# Input
____________________

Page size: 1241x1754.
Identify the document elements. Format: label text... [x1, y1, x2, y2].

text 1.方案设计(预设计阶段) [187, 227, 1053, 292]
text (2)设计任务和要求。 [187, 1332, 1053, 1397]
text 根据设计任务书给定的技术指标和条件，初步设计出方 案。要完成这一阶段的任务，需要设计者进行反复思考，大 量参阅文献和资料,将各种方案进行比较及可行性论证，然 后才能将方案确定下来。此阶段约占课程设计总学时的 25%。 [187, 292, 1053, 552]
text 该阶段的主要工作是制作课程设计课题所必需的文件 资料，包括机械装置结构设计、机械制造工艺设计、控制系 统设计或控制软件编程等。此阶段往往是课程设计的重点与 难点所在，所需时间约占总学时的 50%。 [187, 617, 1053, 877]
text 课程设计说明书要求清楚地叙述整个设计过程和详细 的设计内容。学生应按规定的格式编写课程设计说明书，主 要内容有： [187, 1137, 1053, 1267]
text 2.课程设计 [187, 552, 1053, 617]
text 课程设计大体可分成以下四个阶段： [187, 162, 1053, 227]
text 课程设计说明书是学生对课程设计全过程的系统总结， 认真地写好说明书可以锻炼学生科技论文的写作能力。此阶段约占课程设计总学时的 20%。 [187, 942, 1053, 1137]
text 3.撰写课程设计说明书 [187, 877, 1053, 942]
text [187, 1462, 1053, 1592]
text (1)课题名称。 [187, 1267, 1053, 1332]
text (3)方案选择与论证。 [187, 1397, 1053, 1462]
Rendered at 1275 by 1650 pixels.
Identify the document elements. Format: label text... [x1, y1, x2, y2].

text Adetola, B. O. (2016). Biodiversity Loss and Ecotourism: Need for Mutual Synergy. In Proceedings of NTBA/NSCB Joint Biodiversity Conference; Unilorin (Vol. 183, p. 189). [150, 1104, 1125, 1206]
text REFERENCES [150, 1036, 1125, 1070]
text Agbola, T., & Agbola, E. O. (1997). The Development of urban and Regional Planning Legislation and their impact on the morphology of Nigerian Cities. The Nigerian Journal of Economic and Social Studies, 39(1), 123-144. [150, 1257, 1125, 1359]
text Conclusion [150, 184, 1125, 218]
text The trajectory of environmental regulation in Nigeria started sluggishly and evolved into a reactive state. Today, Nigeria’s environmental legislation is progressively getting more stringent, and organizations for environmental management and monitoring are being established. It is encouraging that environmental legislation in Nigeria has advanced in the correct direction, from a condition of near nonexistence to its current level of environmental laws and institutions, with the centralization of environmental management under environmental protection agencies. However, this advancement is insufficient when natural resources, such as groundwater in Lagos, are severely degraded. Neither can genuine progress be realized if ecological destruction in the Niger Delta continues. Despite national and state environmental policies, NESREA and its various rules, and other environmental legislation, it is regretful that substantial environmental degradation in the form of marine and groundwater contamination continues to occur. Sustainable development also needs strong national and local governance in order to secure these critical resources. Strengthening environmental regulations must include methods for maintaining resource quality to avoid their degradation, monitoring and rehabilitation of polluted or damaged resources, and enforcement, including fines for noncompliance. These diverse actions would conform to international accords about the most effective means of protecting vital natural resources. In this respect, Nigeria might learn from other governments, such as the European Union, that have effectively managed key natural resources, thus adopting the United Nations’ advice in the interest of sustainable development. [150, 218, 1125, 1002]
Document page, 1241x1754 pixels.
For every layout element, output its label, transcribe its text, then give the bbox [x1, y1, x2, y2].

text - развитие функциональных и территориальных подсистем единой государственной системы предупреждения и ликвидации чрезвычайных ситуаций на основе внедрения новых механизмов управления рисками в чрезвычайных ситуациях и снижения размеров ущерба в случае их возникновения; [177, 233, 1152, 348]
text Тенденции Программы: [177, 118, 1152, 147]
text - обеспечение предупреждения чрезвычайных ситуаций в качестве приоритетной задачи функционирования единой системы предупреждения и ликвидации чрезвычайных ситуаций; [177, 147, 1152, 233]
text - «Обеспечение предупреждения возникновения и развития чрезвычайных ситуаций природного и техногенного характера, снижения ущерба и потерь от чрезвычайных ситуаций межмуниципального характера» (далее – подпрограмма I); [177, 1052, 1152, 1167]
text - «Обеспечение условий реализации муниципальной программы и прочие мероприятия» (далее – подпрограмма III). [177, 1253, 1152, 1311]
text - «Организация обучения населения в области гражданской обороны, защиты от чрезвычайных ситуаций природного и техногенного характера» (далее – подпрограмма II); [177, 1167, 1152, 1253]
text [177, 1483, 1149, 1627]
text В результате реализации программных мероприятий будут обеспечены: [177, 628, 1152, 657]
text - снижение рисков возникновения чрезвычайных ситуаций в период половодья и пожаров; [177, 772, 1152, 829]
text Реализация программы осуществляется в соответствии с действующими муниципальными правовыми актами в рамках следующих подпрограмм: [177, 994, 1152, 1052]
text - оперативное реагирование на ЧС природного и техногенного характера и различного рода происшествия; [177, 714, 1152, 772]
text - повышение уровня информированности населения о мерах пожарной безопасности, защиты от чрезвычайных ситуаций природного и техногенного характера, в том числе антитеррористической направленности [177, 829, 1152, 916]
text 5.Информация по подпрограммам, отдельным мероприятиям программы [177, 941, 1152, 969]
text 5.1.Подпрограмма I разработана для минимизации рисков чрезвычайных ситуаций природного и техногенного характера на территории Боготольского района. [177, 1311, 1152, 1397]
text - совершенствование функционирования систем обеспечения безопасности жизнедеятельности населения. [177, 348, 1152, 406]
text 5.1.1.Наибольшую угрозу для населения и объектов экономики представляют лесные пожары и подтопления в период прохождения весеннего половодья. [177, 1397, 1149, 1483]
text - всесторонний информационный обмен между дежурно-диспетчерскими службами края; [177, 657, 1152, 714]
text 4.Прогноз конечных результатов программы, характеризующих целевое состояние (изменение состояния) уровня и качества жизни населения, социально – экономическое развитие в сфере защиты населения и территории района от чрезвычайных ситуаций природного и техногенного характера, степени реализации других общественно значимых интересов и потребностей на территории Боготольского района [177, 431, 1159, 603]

____________________

# What is expected
Return every entry verbatim.

# Response to the task
Page size: 1241x1754.
Identify the document elements. Format: label text... [x1, y1, x2, y2].

text 1.方案设计(预设计阶段) [187, 227, 1053, 292]
text (2)设计任务和要求。 [187, 1332, 1053, 1397]
text 根据设计任务书给定的技术指标和条件，初步设计出方 案。要完成这一阶段的任务，需要设计者进行反复思考，大 量参阅文献和资料,将各种方案进行比较及可行性论证，然 后才能将方案确定下来。此阶段约占课程设计总学时的 25%。 [187, 292, 1053, 552]
text 该阶段的主要工作是制作课程设计课题所必需的文件 资料，包括机械装置结构设计、机械制造工艺设计、控制系 统设计或控制软件编程等。此阶段往往是课程设计的重点与 难点所在，所需时间约占总学时的 50%。 [187, 617, 1053, 877]
text 课程设计说明书要求清楚地叙述整个设计过程和详细 的设计内容。学生应按规定的格式编写课程设计说明书，主 要内容有： [187, 1137, 1053, 1267]
text 2.课程设计 [187, 552, 1053, 617]
text 课程设计大体可分成以下四个阶段： [187, 162, 1053, 227]
text 课程设计说明书是学生对课程设计全过程的系统总结， 认真地写好说明书可以锻炼学生科技论文的写作能力。此阶段约占课程设计总学时的 20%。 [187, 942, 1053, 1137]
text 3.撰写课程设计说明书 [187, 877, 1053, 942]
text [187, 1462, 1053, 1592]
text (1)课题名称。 [187, 1267, 1053, 1332]
text (3)方案选择与论证。 [187, 1397, 1053, 1462]
Rendered at 1275 by 1650 pixels.
Identify the document elements. Format: label text... [x1, y1, x2, y2].

text Adetola, B. O. (2016). Biodiversity Loss and Ecotourism: Need for Mutual Synergy. In Proceedings of NTBA/NSCB Joint Biodiversity Conference; Unilorin (Vol. 183, p. 189). [150, 1104, 1125, 1206]
text REFERENCES [150, 1036, 1125, 1070]
text Agbola, T., & Agbola, E. O. (1997). The Development of urban and Regional Planning Legislation and their impact on the morphology of Nigerian Cities. The Nigerian Journal of Economic and Social Studies, 39(1), 123-144. [150, 1257, 1125, 1359]
text Conclusion [150, 184, 1125, 218]
text The trajectory of environmental regulation in Nigeria started sluggishly and evolved into a reactive state. Today, Nigeria’s environmental legislation is progressively getting more stringent, and organizations for environmental management and monitoring are being established. It is encouraging that environmental legislation in Nigeria has advanced in the correct direction, from a condition of near nonexistence to its current level of environmental laws and institutions, with the centralization of environmental management under environmental protection agencies. However, this advancement is insufficient when natural resources, such as groundwater in Lagos, are severely degraded. Neither can genuine progress be realized if ecological destruction in the Niger Delta continues. Despite national and state environmental policies, NESREA and its various rules, and other environmental legislation, it is regretful that substantial environmental degradation in the form of marine and groundwater contamination continues to occur. Sustainable development also needs strong national and local governance in order to secure these critical resources. Strengthening environmental regulations must include methods for maintaining resource quality to avoid their degradation, monitoring and rehabilitation of polluted or damaged resources, and enforcement, including fines for noncompliance. These diverse actions would conform to international accords about the most effective means of protecting vital natural resources. In this respect, Nigeria might learn from other governments, such as the European Union, that have effectively managed key natural resources, thus adopting the United Nations’ advice in the interest of sustainable development. [150, 218, 1125, 1002]
Document page, 1241x1754 pixels.
For every layout element, output its label, transcribe its text, then give the bbox [x1, y1, x2, y2].

text - развитие функциональных и территориальных подсистем единой государственной системы предупреждения и ликвидации чрезвычайных ситуаций на основе внедрения новых механизмов управления рисками в чрезвычайных ситуациях и снижения размеров ущерба в случае их возникновения; [177, 233, 1152, 348]
text Тенденции Программы: [177, 118, 1152, 147]
text - обеспечение предупреждения чрезвычайных ситуаций в качестве приоритетной задачи функционирования единой системы предупреждения и ликвидации чрезвычайных ситуаций; [177, 147, 1152, 233]
text - «Обеспечение предупреждения возникновения и развития чрезвычайных ситуаций природного и техногенного характера, снижения ущерба и потерь от чрезвычайных ситуаций межмуниципального характера» (далее – подпрограмма I); [177, 1052, 1152, 1167]
text - «Обеспечение условий реализации муниципальной программы и прочие мероприятия» (далее – подпрограмма III). [177, 1253, 1152, 1311]
text - «Организация обучения населения в области гражданской обороны, защиты от чрезвычайных ситуаций природного и техногенного характера» (далее – подпрограмма II); [177, 1167, 1152, 1253]
text [177, 1483, 1149, 1627]
text В результате реализации программных мероприятий будут обеспечены: [177, 628, 1152, 657]
text - снижение рисков возникновения чрезвычайных ситуаций в период половодья и пожаров; [177, 772, 1152, 829]
text Реализация программы осуществляется в соответствии с действующими муниципальными правовыми актами в рамках следующих подпрограмм: [177, 994, 1152, 1052]
text - оперативное реагирование на ЧС природного и техногенного характера и различного рода происшествия; [177, 714, 1152, 772]
text - повышение уровня информированности населения о мерах пожарной безопасности, защиты от чрезвычайных ситуаций природного и техногенного характера, в том числе антитеррористической направленности [177, 829, 1152, 916]
text 5.Информация по подпрограммам, отдельным мероприятиям программы [177, 941, 1152, 969]
text 5.1.Подпрограмма I разработана для минимизации рисков чрезвычайных ситуаций природного и техногенного характера на территории Боготольского района. [177, 1311, 1152, 1397]
text - совершенствование функционирования систем обеспечения безопасности жизнедеятельности населения. [177, 348, 1152, 406]
text 5.1.1.Наибольшую угрозу для населения и объектов экономики представляют лесные пожары и подтопления в период прохождения весеннего половодья. [177, 1397, 1149, 1483]
text - всесторонний информационный обмен между дежурно-диспетчерскими службами края; [177, 657, 1152, 714]
text 4.Прогноз конечных результатов программы, характеризующих целевое состояние (изменение состояния) уровня и качества жизни населения, социально – экономическое развитие в сфере защиты населения и территории района от чрезвычайных ситуаций природного и техногенного характера, степени реализации других общественно значимых интересов и потребностей на территории Боготольского района [177, 431, 1159, 603]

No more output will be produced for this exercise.